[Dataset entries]
BEGIN

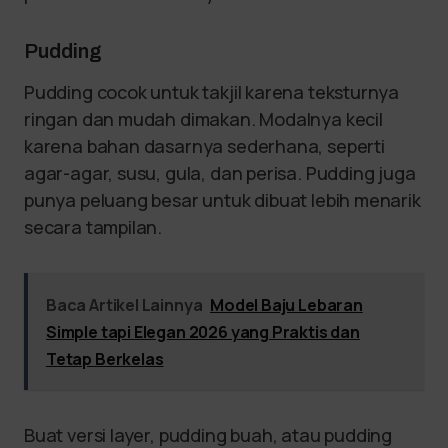
Pudding
Pudding cocok untuk takjil karena teksturnya
ringan dan mudah dimakan. Modalnya kecil
karena bahan dasarnya sederhana, seperti
agar-agar, susu, gula, dan perisa. Pudding juga
punya peluang besar untuk dibuat lebih menarik
secara tampilan.
Baca Artikel Lainnya
Model Baju Lebaran
Simple tapi Elegan 2026 yang Praktis dan
Tetap Berkelas
Buat versi layer, pudding buah, atau pudding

END

### Aim of the task
Some lines above may contain the string "untuk". State how many of them the records have, and nothing more.

### Response
2